Fast SAXS Studies of Sensitive Biological Samples

Small-angle X-ray scattering (SAXS) measurements of low-concentrated and highly radiation-sensitive biological samples using line collimation avoid radiation damages and ensure a short measurement time for analyzing the low-resolution 3D structure of proteins.

SAXS of biological samples

Small-angle X-ray scattering (SAXS) provides valuable structural information of biological samples such as proteins, RNA, DNA including their complexes. A main advantage compared to other methods is that with SAXS the proteins are measured in solution, i.e. under near-native conditions.

However, obtaining high-quality SAXS data of biological samples is often challenging due to low sample concentrations resulting in a low signal-to-noise of the scattering curves and low sample stability. In addition, some sensitive proteins are prone to radiation damage, so in case of an intense point-collimated X-ray beam such the structure of such proteins might get damaged before SAXS data of sufficient quality for further evaluation can be collected.

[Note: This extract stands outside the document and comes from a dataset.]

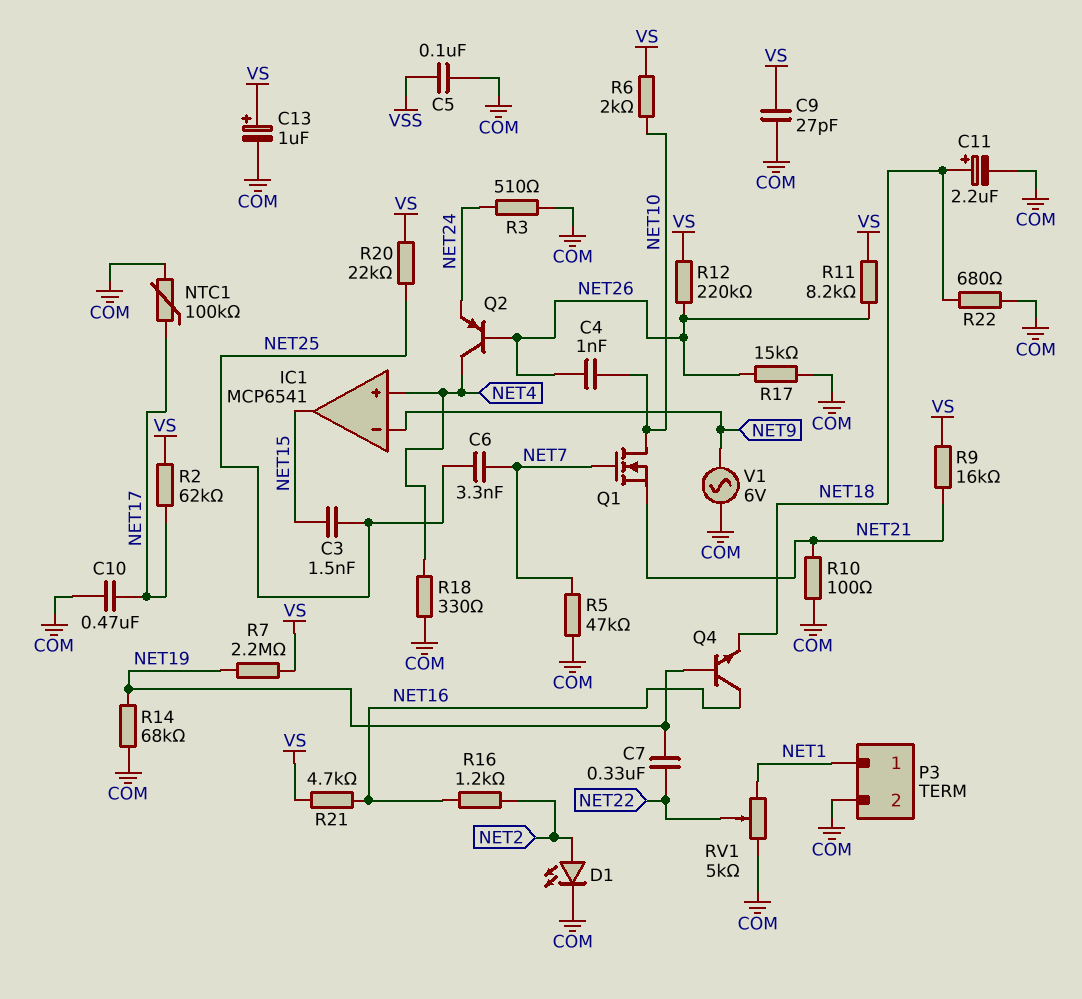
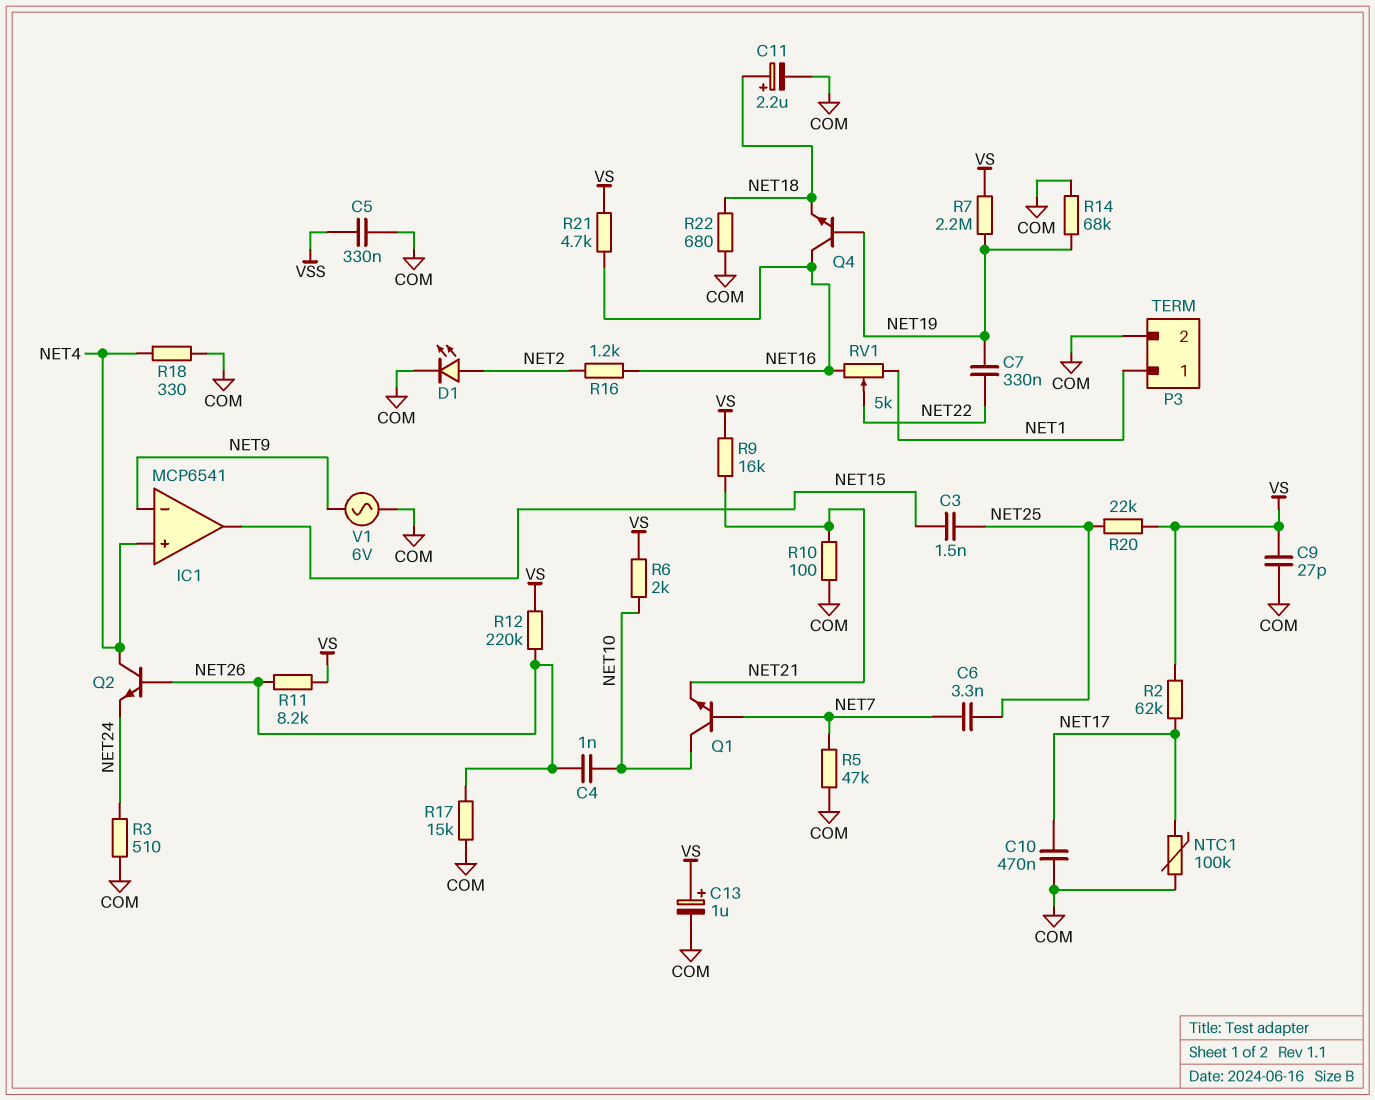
C5: 100nF (COM, VSS) -> 330nF (COM, VSS)
Q1: NMOS (G NET7, D NET10, S NET21) -> NPN (B NET7, C NET10, E NET21)
Q2: PNP (B NET26, C NET4, E NET24) -> NPN (B NET26, C NET4, E NET24)
RV1: 5k (COM, NET1, wiper NET22) -> 5k (NET1, NET16, wiper NET22)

Line collimation offers several advantages to resolve and overcome these challenges:

  • an increased signal-to-noise ratio compared to point collimation,
  • excellent sample stability (no sample deterioration by radiation damage),
  • high resolution (i.e. smaller accessible q-vectors) along with high flux ensuring short measurement times.

For data analysis and structural studies the line-smeared SAXS data were evaluated using standard programs (SAXSanalysis, GIFT1 and DAMMIF2).